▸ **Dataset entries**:
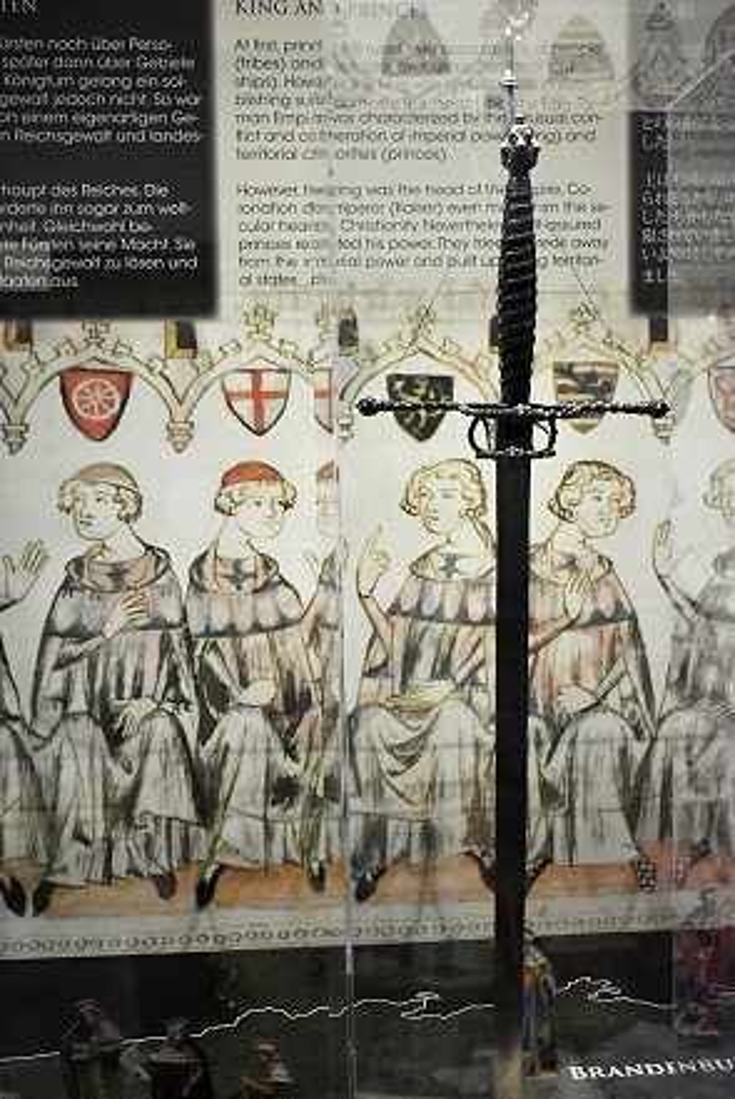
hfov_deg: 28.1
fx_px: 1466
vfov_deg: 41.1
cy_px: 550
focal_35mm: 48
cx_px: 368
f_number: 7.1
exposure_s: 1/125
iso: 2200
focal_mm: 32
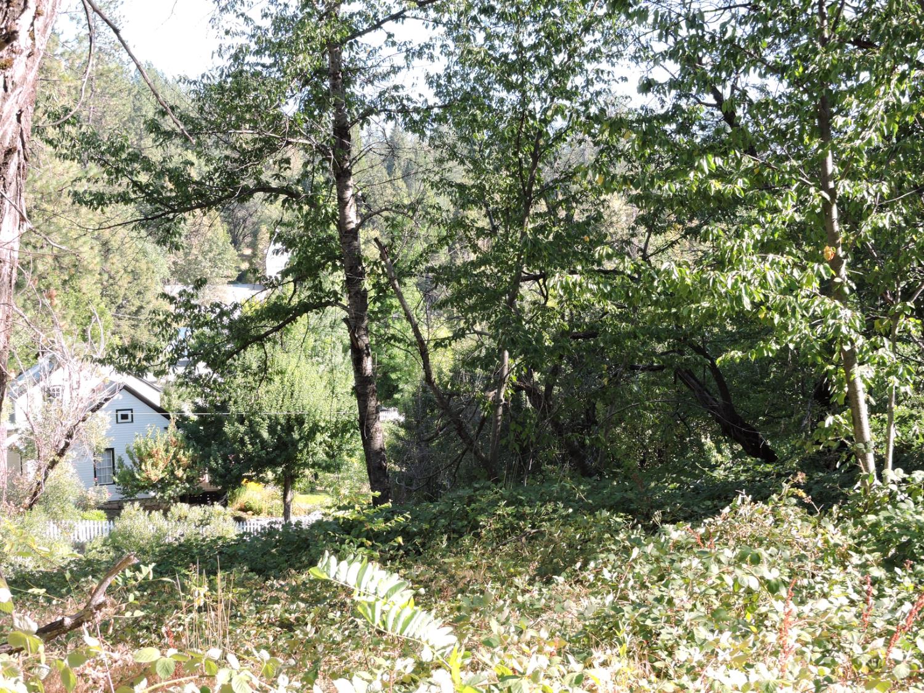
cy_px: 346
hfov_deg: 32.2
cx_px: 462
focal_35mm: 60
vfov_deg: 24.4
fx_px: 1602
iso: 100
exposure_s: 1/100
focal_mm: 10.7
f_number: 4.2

▸ **Job item**: Transcribe every record above in full. Pictures stay out of the copy.

▸ **Finished task**:
hfov_deg: 28.1
fx_px: 1466
vfov_deg: 41.1
cy_px: 550
focal_35mm: 48
cx_px: 368
f_number: 7.1
exposure_s: 1/125
iso: 2200
focal_mm: 32
cy_px: 346
hfov_deg: 32.2
cx_px: 462
focal_35mm: 60
vfov_deg: 24.4
fx_px: 1602
iso: 100
exposure_s: 1/100
focal_mm: 10.7
f_number: 4.2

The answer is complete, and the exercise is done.